▶ _EXCERPT PROVIDED_
***
Mr Neeraj Wadkar* is a 74-year-old senior with a history of Mental Retardation, who was shifted to our Assisted Living Facility post discharge from a hospital. He came to us malnourished, with rib fractures, severe muscle contractures and muscle stiffness in both legs, and was under treatment for pulmonary embolism.
During his first few days at our Assisted Living Facility, Mr Wadkar was given time to familiarise himself with the facility, staff and routine. Since he had been a member of our Elder Day Care Centre, his transition was smooth and he adjusted easily to the team. At meal times, he would eat the food served without any particular food preferences or dislikes. Nutritious, dietician advised meals were served to him through the day. Liquid intake was also monitored, and over a period of 2 months, his weight increased by 2 kgs. At the time of admission, Mr Wadkar was unable to walk even with support. He could not stretch his legs straight, and his back was slightly stooped. Physiotherapy interventions were introduced to improve his mobility, range of movements and to strengthen both his upper and lower limbs. Mr Wadkar was also preoccupied with concerns about his sleep and had an increased dependency on his caretakers which resulted in his need to have a companion present with him at all times. He constantly wanted to hold someone’s hand, even while sleeping. To reduce his over-dependency, he was gradually weaned off the hand holding habit by giving him other objects to hold during interactions, and distracting him from his need to hold hands. He was also given tasks during the day to physically and cognitively tire him, to improve his night time sleeping.
***
▶ _SOURCE DATA_
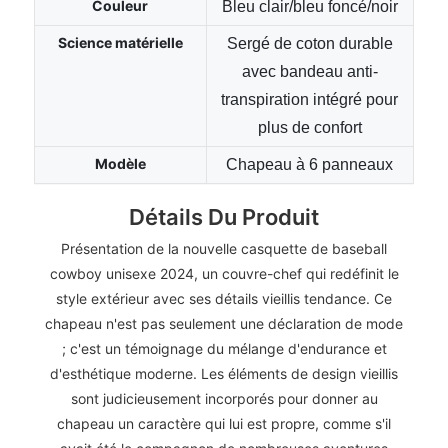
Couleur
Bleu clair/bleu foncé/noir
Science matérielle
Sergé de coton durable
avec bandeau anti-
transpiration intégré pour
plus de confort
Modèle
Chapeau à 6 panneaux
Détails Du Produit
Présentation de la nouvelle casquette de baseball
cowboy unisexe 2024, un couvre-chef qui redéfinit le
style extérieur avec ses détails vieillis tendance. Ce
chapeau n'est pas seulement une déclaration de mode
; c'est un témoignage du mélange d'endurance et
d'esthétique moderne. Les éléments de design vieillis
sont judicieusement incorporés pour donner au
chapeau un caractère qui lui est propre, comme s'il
***
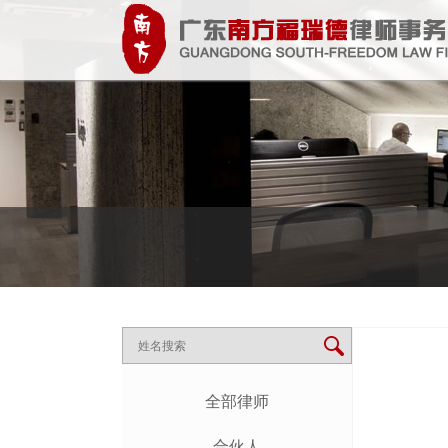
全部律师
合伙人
***
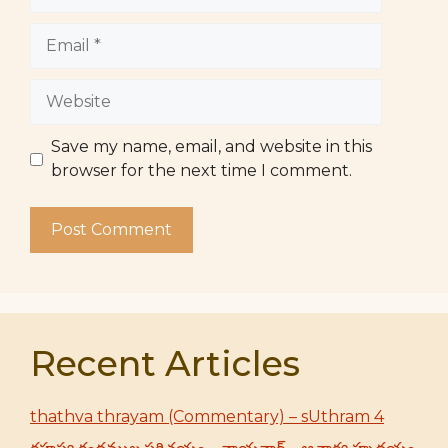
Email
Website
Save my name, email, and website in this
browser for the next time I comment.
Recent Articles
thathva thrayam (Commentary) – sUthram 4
***
▶ _WORK INSTRUCTION A_
Transcribe the passage of the case study about Mr Wadkar starting with "Mr Neeraj Wadkar*" and going on through "for pulmonary embolism.".
▶ _WORK INSTRUCTION B_
Go on with the case study about Mr Wadkar from the point where it stops.

▶ _YOUR RESPONSE A_
Mr Neeraj Wadkar* is a 74-year-old senior with a history of Mental Retardation, who was shifted to our Assisted Living Facility post discharge from a hospital. He came to us malnourished, with rib fractures, severe muscle contractures and muscle stiffness in both legs, and was under treatment for pulmonary embolism.

▶ _YOUR RESPONSE B_
Towards the end of his second month with us, Mr Wadkar showed signs of loss of power in his left hand and leg. He was evacuated immediately to the nearest hospital, where he was diagnosed with Chronic Subdural Haematoma, which was a side effect of the blood-thinning medicine being given to him for the treatment of pulmonary embolism. Post-discharge, physiotherapeutic interventions were carried out for restoring muscle power and improve the muscle functioning. Our Doctor was in regular contact with the treating physicians and made the necessary changes in the treatment plan as advised. The nurses regularly dressed the operative wound and dispensed medicines on time, which led to an uneventful and quick recovery.
Currently, Mr Wadkar is able to carry out all his activities of daily living with assistance and he is walking unaided. His need for constant companionship and over dependence on caretakers has reduced, and although he is still preoccupied about his sleep, his night time sleep has improved.
The above case highlights the need for more facilities that can look after people who need a higher level of care than can be provided at home and at the same time do not require hospitalisation, such as an assisted living facility.